*JOB ITEM*. Put the lines in the records below, from the line containing "14 nejlepších survivalů, které si teď můžete" through the line containing "zatím nepotřebujete, ale chcete", inclusive, into a Markdown table with the columns No. and Line, numbering each row and leaving out blank lines.

☆ ☆ ☆

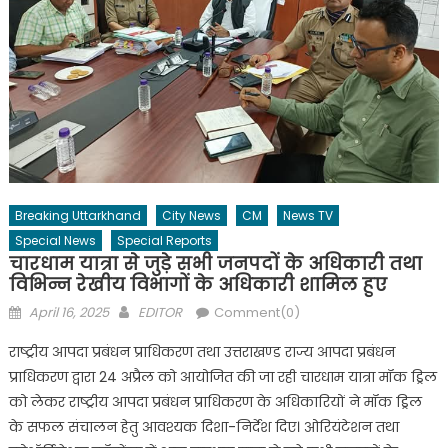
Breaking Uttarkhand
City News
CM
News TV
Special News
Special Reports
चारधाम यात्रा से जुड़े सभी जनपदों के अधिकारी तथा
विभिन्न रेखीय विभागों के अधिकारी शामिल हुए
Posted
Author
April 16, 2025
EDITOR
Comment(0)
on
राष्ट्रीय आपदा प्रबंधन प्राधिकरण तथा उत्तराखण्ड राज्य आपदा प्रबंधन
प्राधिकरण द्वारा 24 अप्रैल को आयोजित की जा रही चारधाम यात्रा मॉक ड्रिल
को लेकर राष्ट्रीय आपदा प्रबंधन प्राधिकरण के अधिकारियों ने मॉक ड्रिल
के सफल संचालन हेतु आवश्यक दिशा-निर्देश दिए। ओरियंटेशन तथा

☆ ☆ ☆

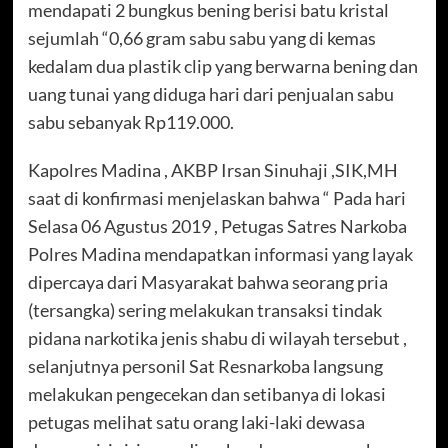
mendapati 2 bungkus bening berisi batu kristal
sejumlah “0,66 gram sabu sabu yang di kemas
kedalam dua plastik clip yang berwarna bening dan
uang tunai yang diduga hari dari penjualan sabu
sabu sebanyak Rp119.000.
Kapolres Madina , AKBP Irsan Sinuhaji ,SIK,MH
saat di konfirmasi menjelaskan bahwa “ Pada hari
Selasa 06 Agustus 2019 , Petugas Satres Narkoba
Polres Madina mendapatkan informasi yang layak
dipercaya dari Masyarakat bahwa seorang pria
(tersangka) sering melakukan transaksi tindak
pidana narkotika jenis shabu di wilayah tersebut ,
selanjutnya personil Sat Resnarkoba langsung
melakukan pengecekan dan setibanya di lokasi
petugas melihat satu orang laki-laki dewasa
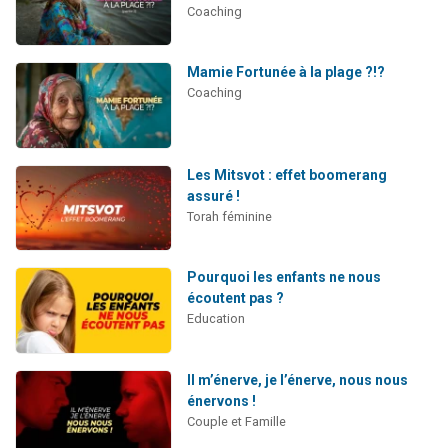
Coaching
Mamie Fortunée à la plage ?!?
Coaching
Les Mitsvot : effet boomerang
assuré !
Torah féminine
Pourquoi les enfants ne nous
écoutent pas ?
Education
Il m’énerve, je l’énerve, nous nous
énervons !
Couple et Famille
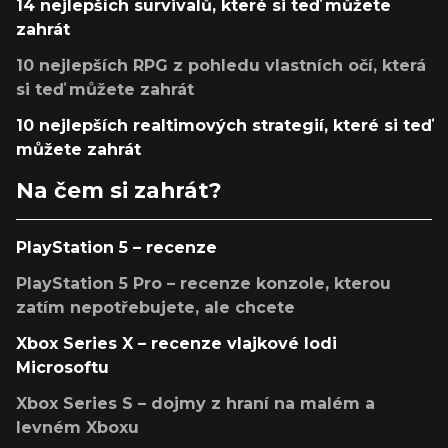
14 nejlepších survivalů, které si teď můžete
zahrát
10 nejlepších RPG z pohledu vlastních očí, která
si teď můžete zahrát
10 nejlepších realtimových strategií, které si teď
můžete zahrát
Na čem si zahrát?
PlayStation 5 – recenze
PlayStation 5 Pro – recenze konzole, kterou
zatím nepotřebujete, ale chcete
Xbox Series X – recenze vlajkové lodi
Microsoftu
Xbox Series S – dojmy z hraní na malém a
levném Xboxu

☆ ☆ ☆

*ANSWER TO THE EXERCISE*.
| No. | Line |
|---|---|
| 1 | 14 nejlepších survivalů, které si teď můžete |
| 2 | zahrát |
| 3 | 10 nejlepších RPG z pohledu vlastních očí, která |
| 4 | si teď můžete zahrát |
| 5 | 10 nejlepších realtimových strategií, které si teď |
| 6 | můžete zahrát |
| 7 | Na čem si zahrát? |
| 8 | PlayStation 5 – recenze |
| 9 | PlayStation 5 Pro – recenze konzole, kterou |
| 10 | zatím nepotřebujete, ale chcete |